You know that your first step will be creating a new dataset that
only contains data about city hotels. You can do that using the
filter()
function, and name your new data frame
‘hotel_bookings_city’:
hotel_bookings_city <-
filter(hotel_bookings, hotel_bookings$hotel=="City Hotel")

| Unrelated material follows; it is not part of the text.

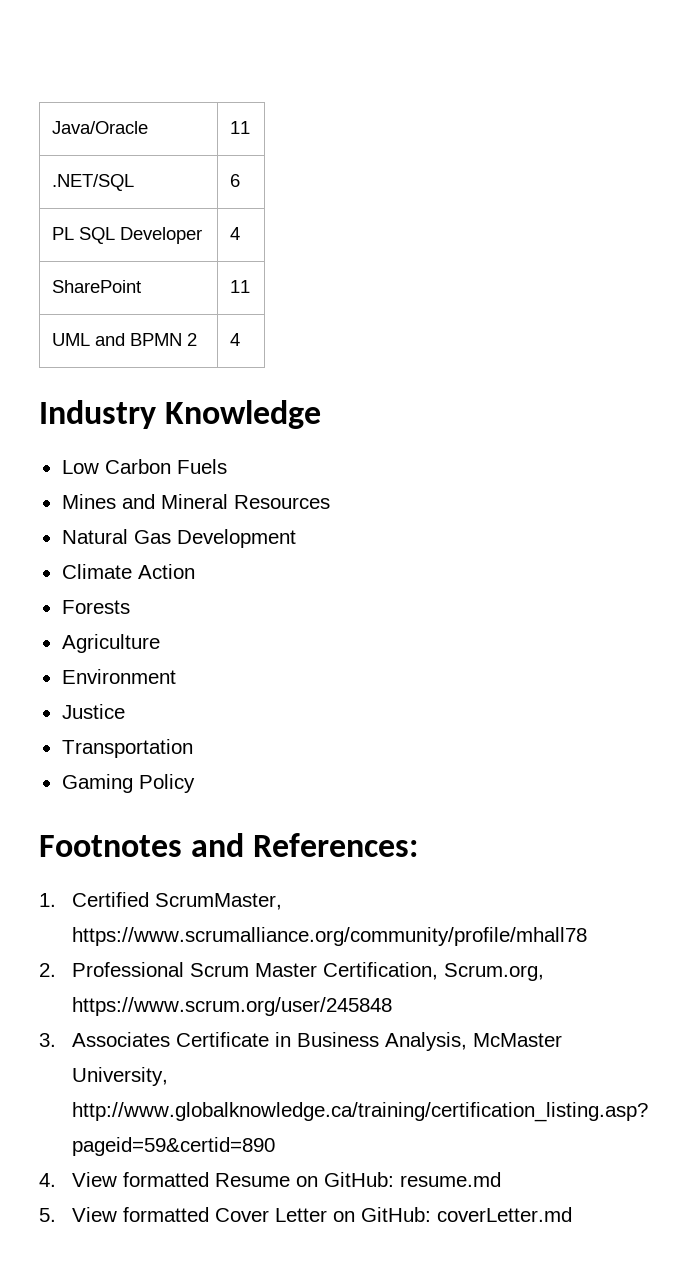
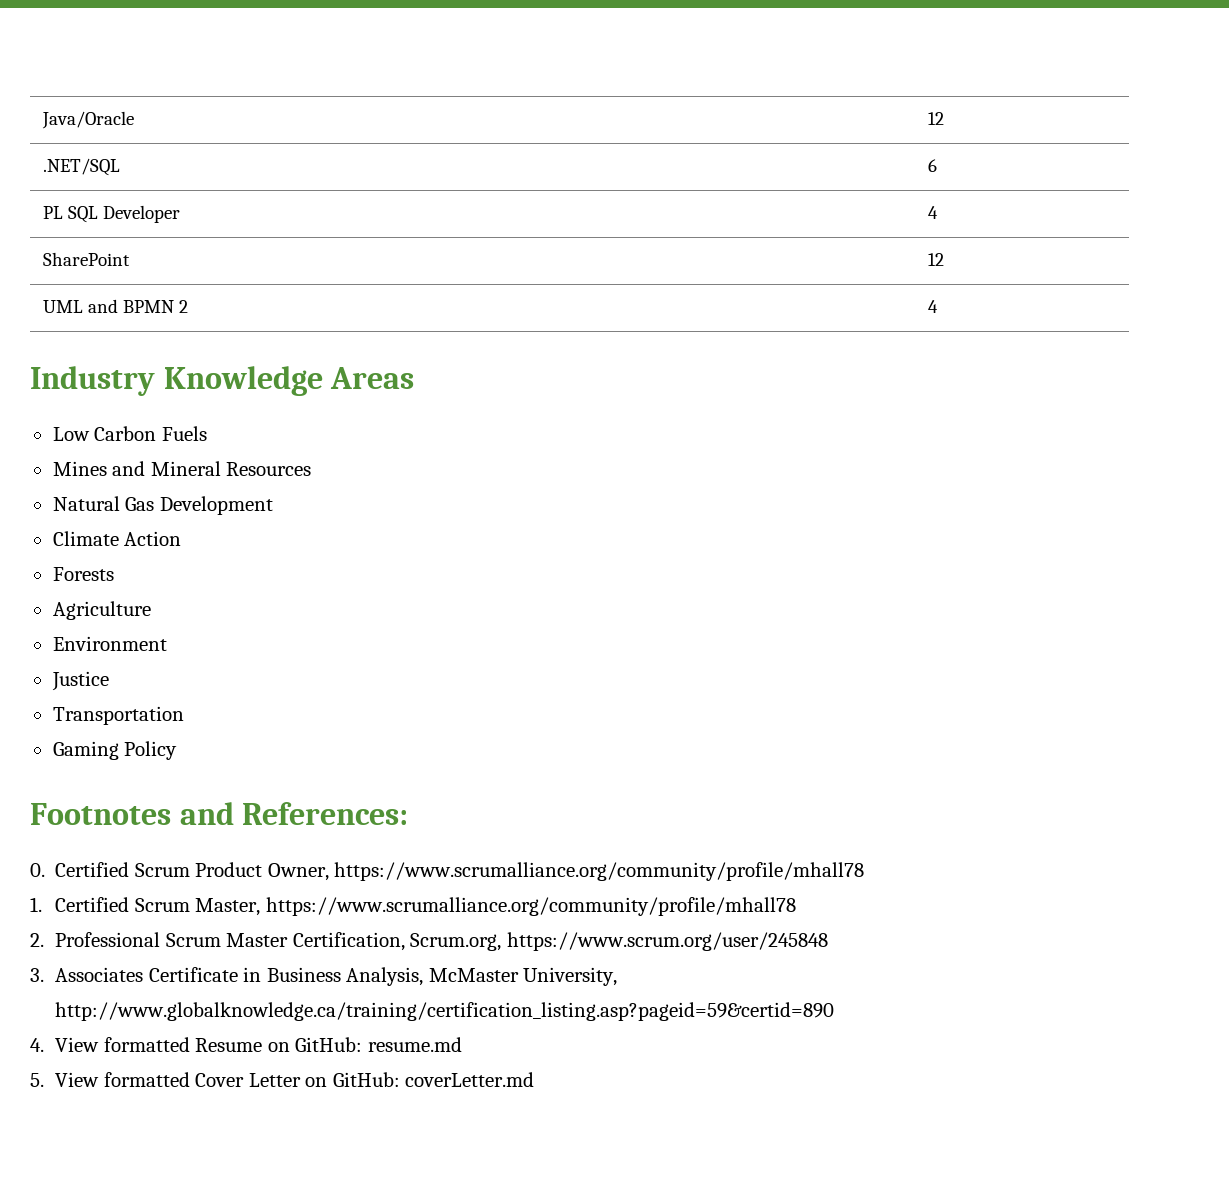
[229,121,250,134] 11 -> [927,112,944,125] 12
[229,280,250,293] 11 -> [927,253,944,266] 12
(322, 414) none -> [330,367,415,389] Areas
[39,892,282,910] 1. Certified ScrumMaster, -> [30,862,865,881] [30,897,261,916] 0. Certified Scrum Product Owner, https://www.scrumalliance.org/community/profile/mhall78 // 1. Certified Scrum Master,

Check out your new dataset:
head(hotel_bookings_city)
## # A tibble: 6 × 32
## hotel is_canceled lead_time arrival_date_year arrival_date_month
## <chr> <dbl> <dbl> <dbl> <chr>
## 1 City Hotel 0 6 2015 July
## 2 City Hotel 1 88 2015 July
## 3 City Hotel 1 65 2015 July
## 4 City Hotel 1 92 2015 July
## 5 City Hotel 1 100 2015 July
## 6 City Hotel 1 79 2015 July
## # ℹ 27 more variables: arrival_date_week_number <dbl>,
## # arrival_date_day_of_month <dbl>, stays_in_weekend_nights <dbl>,
## # stays_in_week_nights <dbl>, adults <dbl>, children <dbl>, babies <dbl>,
## # meal <chr>, country <chr>, market_segment <chr>,
## # distribution_channel <chr>, is_repeated_guest <dbl>,
## # previous_cancellations <dbl>, previous_bookings_not_canceled <dbl>,
## # reserved_room_type <chr>, assigned_room_type <chr>, …
You quickly check what the average lead time for this set of hotels is, just like you did for all of hotels before:
mean(hotel_bookings_city$lead_time)
## [1] 109.7357
Now, your boss wants to know a lot more information about city
hotels, including the maximum and minimum lead time. They are also
interested in how they are different from resort hotels. You don’t want
to run each line of code over and over again, so you decide to use the
group_by()
andsummarize()
functions. You can
also use the pipe operator to make your code easier to follow. You will
store the new dataset in a data frame named ‘hotel_summary’:
hotel_summary <-
hotel_bookings %>%
group_by(hotel) %>%
summarise(average_lead_time=mean(lead_time),
min_lead_time=min(lead_time),
max_lead_time=max(lead_time))
Check out your new dataset using head() again:
head(hotel_summary)
## # A tibble: 2 × 4
## hotel average_lead_time min_lead_time max_lead_time
## <chr> <dbl> <dbl> <dbl>
## 1 City Hotel 110. 0 629
## 2 Resort Hotel 92.7 0 737
Being able to manipulate data is a key skill for working in
R
. After this activity, you should be more familiar with
functions that allow you to change your data, such as
arrange()
, group_by()
, and
filter()
. You also have some experience using statistical
summaries to make insights into your data. You can continue to practice
these skills by modifying the code chunks in the rmd file, or use this
code as a starting point in your own project console. As you practice,
consider how performing tasks is similar and different in R
compared to other tools you have learned throughout this program.